‘Why Big Oil is panicking over accountability’
David Bookbinder at The Hill
Consumers “shouldn’t have to pay twice for the damage done by multinational oil and gas companies — once through the harm their products cause to our health and our planet, and again when those same companies use lawsuits filed by local communities as an excuse to hike prices,” says David Bookbinder. The “oil and gas industry doesn’t like anyone saying plainly that their product causes harm — that they have built a business model on avoiding accountability.”
‘The illusion of Western peacemaking’
Puhiza Shemsedini at Al Jazeera
It is “hard to understand how one can tell a group of young women whose family members were displaced, raped, tortured, or killed during the war that the problem has to be separated from the people,” says Puhiza Shemsedini. It is “easy for foreign facilitators to do so because at the end of a peacemaking workshop, they would take a cab to the airport, fly home and leave behind the survivors still struggling with a transition from war to peace.”
‘Why the shadowy money side of cryptocurrency appeals so much to Trump’
Philip Bump at MS NOW
Under this “White House, crypto is to income generation what the presidential pardon power is to justice, something bounded almost exclusively by lines that President Trump himself draws,” says Philip Bump.
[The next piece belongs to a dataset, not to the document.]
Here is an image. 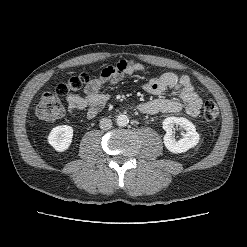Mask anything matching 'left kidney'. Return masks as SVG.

It’s “unsurprising that the two have been so often intertwined.” There’s a “lot of money to be made in the hustle-friendly cryptocurrency world,” and the “boundaries of the law have never really served as red lines for the creators of Trump University, the Trump Foundation and the Trump Organization.”
‘On Israel, Trump should echo Reagan’
Anik Joshi at The American Conservative
President Donald Trump has to “stand up to the Israeli government,” and he “should take a lesson on how to do so from none other than President Ronald Reagan.” There was a “time when he held a firm line against the Israeli government,” and there are “lessons aplenty here for the current administration.” It is “unlikely there will be appreciation in all quarters for this, but ultimately these decisions are to be made by the superior partner in the relationship.”